How old are you anyway?…, my guess is under twenty. So let’s have a quick refresher course in Human Sexuality 101. Our course starts completely pragmatically as we toss out all religious dogma and focus solely on biology and conscious decision….,

…, there are two types of sexuality; that of commitment, and that of none. In a non committal sexual relationship no feelings of true love are exchanged and proper protection is taken to avoid disease and pregnancy. These types of exchanges can be of either ONS’s or last a short while.
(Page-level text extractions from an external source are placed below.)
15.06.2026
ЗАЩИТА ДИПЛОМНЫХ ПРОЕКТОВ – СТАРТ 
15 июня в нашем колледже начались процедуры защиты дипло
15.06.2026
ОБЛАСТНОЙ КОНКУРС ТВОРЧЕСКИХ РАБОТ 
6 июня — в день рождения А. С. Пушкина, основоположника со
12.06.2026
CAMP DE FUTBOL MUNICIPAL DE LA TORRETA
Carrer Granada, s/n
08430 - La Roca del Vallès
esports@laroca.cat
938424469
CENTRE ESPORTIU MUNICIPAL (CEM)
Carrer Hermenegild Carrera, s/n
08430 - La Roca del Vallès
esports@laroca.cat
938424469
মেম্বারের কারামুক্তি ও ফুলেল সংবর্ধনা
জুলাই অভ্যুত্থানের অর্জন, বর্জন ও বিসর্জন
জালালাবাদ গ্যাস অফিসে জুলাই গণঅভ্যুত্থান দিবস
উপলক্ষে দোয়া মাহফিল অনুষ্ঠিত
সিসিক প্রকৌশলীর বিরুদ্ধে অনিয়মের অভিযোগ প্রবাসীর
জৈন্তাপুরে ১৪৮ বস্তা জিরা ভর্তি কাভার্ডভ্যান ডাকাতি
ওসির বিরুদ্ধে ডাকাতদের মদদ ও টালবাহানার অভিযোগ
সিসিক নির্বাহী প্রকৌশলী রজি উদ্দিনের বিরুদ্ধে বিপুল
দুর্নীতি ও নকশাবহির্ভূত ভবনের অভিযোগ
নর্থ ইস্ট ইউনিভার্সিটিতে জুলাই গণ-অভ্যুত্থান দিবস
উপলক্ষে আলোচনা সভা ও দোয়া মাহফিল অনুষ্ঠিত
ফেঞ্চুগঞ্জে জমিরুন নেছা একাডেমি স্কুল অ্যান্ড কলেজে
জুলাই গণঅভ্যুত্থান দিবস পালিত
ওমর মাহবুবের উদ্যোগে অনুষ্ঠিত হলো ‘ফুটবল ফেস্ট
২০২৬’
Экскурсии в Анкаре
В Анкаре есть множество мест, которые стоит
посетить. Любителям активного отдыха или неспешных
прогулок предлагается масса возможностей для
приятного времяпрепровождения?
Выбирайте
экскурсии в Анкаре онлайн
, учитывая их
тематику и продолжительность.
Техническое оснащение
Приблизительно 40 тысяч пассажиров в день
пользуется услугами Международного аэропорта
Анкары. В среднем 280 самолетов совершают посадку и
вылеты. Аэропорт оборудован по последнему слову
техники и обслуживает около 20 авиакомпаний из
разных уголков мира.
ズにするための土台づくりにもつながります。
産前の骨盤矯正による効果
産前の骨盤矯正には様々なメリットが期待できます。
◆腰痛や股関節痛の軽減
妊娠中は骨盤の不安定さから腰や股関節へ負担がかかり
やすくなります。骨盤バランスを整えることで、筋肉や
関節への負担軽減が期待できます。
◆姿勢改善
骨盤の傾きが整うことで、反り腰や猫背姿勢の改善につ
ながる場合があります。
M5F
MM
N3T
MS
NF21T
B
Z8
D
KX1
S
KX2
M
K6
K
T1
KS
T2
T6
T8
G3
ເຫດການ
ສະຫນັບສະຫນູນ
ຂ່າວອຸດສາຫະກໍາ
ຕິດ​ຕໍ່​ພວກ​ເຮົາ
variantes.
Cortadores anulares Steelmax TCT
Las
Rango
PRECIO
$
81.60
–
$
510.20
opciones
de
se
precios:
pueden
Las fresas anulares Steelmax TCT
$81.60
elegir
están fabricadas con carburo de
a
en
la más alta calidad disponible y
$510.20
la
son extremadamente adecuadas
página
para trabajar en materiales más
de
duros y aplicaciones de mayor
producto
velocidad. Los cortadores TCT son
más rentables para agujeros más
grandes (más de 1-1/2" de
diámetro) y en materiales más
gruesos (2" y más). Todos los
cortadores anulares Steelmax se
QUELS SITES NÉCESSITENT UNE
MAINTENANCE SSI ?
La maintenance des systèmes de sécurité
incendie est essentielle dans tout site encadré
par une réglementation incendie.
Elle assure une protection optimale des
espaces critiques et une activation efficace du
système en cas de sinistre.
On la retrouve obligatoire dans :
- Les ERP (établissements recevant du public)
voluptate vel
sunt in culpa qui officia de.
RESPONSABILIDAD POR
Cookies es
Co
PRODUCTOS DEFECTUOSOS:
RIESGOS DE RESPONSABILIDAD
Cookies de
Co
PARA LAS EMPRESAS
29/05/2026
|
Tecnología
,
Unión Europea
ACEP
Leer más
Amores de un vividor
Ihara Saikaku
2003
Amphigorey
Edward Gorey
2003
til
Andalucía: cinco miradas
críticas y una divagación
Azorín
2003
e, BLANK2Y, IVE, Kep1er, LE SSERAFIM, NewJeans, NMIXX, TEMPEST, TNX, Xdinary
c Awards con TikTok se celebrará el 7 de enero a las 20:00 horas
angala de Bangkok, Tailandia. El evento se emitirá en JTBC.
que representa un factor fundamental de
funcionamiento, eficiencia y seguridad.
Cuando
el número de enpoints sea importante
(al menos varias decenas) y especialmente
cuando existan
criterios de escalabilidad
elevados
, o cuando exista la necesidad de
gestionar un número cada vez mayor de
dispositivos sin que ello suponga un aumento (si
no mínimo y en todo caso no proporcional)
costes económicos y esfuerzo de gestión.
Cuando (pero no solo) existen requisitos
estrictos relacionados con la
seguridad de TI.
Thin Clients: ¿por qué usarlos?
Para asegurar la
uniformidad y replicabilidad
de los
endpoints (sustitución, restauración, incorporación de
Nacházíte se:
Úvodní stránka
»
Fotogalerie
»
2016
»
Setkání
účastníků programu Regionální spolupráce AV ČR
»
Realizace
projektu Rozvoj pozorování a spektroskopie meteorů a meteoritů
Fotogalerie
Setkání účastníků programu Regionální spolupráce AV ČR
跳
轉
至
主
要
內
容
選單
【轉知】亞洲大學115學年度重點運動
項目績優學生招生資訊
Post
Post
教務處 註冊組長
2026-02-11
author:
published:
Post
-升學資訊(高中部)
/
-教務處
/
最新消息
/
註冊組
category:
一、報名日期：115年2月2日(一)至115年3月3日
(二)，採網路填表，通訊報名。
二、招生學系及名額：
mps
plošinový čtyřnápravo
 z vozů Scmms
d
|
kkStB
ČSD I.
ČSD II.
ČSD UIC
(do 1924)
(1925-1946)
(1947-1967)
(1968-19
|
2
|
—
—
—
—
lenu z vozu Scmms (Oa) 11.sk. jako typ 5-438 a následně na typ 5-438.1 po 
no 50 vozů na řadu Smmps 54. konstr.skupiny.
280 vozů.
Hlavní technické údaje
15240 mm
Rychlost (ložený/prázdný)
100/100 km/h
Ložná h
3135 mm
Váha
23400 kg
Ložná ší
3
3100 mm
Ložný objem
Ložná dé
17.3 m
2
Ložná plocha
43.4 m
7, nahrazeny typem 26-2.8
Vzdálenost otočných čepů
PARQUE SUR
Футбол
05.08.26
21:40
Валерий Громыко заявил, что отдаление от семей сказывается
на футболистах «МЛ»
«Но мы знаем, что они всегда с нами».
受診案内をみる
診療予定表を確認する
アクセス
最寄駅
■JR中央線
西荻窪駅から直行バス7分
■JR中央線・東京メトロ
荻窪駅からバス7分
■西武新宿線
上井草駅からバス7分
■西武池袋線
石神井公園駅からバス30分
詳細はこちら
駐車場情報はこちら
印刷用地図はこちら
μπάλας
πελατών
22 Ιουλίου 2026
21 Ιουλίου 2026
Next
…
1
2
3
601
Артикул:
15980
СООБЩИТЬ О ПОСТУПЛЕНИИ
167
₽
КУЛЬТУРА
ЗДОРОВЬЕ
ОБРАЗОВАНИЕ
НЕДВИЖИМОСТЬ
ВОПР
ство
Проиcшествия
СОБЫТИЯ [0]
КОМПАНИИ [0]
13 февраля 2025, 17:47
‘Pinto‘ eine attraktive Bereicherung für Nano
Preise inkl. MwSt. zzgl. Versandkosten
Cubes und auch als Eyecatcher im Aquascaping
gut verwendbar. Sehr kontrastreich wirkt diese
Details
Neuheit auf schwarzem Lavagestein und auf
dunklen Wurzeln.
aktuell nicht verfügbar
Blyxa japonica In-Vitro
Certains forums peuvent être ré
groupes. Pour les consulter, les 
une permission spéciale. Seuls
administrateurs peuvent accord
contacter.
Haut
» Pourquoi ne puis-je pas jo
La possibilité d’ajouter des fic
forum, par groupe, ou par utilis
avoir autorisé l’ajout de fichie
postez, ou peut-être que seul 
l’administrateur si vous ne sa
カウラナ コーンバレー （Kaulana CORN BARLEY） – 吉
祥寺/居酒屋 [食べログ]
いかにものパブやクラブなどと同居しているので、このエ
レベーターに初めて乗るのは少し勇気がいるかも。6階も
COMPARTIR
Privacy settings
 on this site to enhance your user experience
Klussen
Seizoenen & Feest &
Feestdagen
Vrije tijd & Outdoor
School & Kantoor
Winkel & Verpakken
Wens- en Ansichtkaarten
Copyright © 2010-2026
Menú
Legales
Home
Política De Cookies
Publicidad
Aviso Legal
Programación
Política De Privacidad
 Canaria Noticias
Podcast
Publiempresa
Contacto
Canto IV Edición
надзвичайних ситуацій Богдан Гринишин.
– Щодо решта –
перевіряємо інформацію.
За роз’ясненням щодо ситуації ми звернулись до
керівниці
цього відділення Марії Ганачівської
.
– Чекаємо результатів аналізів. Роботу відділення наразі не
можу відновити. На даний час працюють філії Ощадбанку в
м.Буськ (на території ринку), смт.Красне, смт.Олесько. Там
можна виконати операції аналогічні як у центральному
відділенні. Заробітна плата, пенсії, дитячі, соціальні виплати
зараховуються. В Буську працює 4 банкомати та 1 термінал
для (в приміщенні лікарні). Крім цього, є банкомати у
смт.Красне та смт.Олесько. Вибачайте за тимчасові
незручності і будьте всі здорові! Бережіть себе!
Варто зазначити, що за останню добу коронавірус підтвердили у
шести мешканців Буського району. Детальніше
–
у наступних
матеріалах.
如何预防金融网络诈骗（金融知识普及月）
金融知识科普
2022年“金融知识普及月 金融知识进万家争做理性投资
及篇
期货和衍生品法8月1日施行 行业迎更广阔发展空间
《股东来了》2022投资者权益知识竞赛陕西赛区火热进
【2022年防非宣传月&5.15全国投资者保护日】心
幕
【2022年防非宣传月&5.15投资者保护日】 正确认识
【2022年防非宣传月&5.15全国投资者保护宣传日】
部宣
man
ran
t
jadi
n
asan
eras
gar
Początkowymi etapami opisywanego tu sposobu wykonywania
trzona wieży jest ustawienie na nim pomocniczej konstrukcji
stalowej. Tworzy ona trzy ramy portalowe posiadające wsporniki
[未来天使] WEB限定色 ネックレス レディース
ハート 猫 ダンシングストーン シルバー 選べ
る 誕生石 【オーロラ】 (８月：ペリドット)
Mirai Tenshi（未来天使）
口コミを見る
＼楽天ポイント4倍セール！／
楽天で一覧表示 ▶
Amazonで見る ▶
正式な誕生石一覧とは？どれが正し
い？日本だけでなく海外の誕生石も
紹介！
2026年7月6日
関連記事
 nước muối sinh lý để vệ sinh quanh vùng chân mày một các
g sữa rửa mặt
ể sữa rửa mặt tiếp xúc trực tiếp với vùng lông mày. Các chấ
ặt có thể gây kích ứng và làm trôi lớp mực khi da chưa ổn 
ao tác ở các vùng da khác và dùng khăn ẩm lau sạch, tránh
In this situation both parties benefit by fulfilling their own sexual and emotional needs, even if adverse effects not intended are felt.

…, in a committed sexual relationship (and by the way this is my favorite), no protection is needed because both parties know about each others past, present, and future intimately. Both partners have each others mental, emotional, and physical well being foremost in their thoughts and actions. And both partners have ceased being individuals but are now a combined entity…, much like the words I penned to my last fiancé (who by the way left me for her personal trainer) “when I look in the mirror I only see half a man, because together with you I was whole”…, and this type of sexuality pays off ten fold…., no, a hundred fold.

Sexuality is any sexual contact…, so don’t try to trivialize it like some ex-presidents ( a guy named Clinton comes to mind) where we get to play mental masturbation, and dive into semantics with phrases like “oral sex is not sex”.

iVillage Member
Registered: 11-02-2005
Tue, 12-20-2005 - 8:27pm
wow, that was so educational. i showed regret in case you couldnt tell. i said he was a jerk because of what he did, he was very inconsiderate of me. and if the situation were reversed and i was the one walking away, i would not care if i was called a b*tch because i would have been. never did i try to double standard the situation at hand. i just wanted to get a few things off my chest about what i did in a place where i thought people wouldnt make me feel like sh*t. thanks for making me not feel so good again. i know what i did was wrong, but wow, i didnt need sex ed from you. i had that quite some time ago thanks. sorry if you found this to be a little rude, but i havent exactly been the cheeriest person to deal with lately due to recent happenings. my appologies.